Bu yaşıma kadar Muğla ve İzmir’ de yaşadım. Üniversite bittikten sonra çalışmak için İstanbul’a taşındım ve Egenin doğal güzellikleri yerini İstanbul’ un gürültüsü patırtısı stresine bıraktı. Neyse ki ikimize yetecek kadar ekipmanı olan ve doğa sporları ile ilgilenen bir adamla evliyim. Daha önce kamp yapmadığım için endişelerim oldukça fazlaydı. Öncelikle nerede ve nasıl kamp yapacaktık? Ya yabani hayvanlar ? Lavabo ihtiyaçları ? Hava nasıl olacaktı ? Malum kadınların üşüme eşiği erkeklere göre çok daha düşük. Hele ki ben çok üşüyen birisiyim. Tüm bu korkularımı bir yana bırakıp eşimin verdiği gazla kontenjan sayısının sınırlı olduğu ve son anda karar verdiğimiz İstanbul Doğa Sporları Derneğinin 20-21 Ekim 2018 Delmece Kampına kaydolduk.
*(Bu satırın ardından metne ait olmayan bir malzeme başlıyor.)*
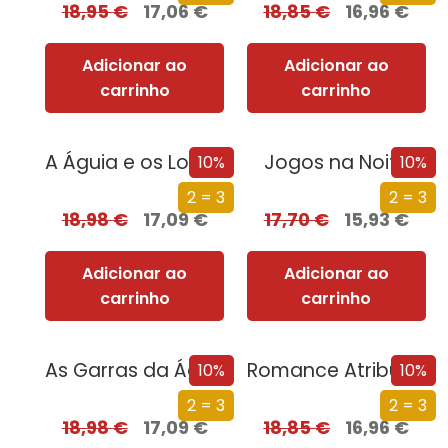
18,95
€
17,06
€
18,85
€
16,96
€
Adicionar ao
Adicionar ao
carrinho
carrinho
A Águia e os Lobos
Jogos na Noite
10%
10%
2 = 3
2 = 3
18,98
€
17,09
€
17,70
€
15,93
€
Adicionar ao
Adicionar ao
carrinho
carrinho
As Garras da Águia
Romance Atribulado
10%
10%
2 = 3
2 = 3
18,98
€
17,09
€
18,85
€
16,96
€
Sabah 07:00 ‘da İstanbul Doğa otobüsüne bindiğimiz andan itibaren Serhan otobüstekilerle benim Fransız kaldığım ekipman konularına daldı, ben de yaylaya gidene kadar etrafı izledim. 🙂 Otobüste benden başka bir kadının olmaması ilk başta biraz üzdü beni. İlk kampımda bana destek olacak tedirginliğimi üzerimden atmama yardımcı olacak bir hemcins isterdim doğrusu.

Uzun bir yolculuğun ardından Delmece Yaylası tabelasını gördüğüm an geldiğimizi anladım ve heyecandan otobüste oturamadım. Faaliyet Sorumlusu biricik Osman Hocamız tecrübesiyle kamp yapacağımız kuytu bir yer belirledi ve otobüsümüz gidebildiği yere kadar bizi bıraktı. O otobüsten indiğimiz anın verdiği mutluluk o kadar aklımda ki. Gözümü her kapattığımda o ana şahit olabiliyorum hala. Sonbaharın o eşsiz tonları, sararmış ve dökülmüş yapraklar ve yağmur sonrası kokan mis gibi toprak ve ağaç kokusu…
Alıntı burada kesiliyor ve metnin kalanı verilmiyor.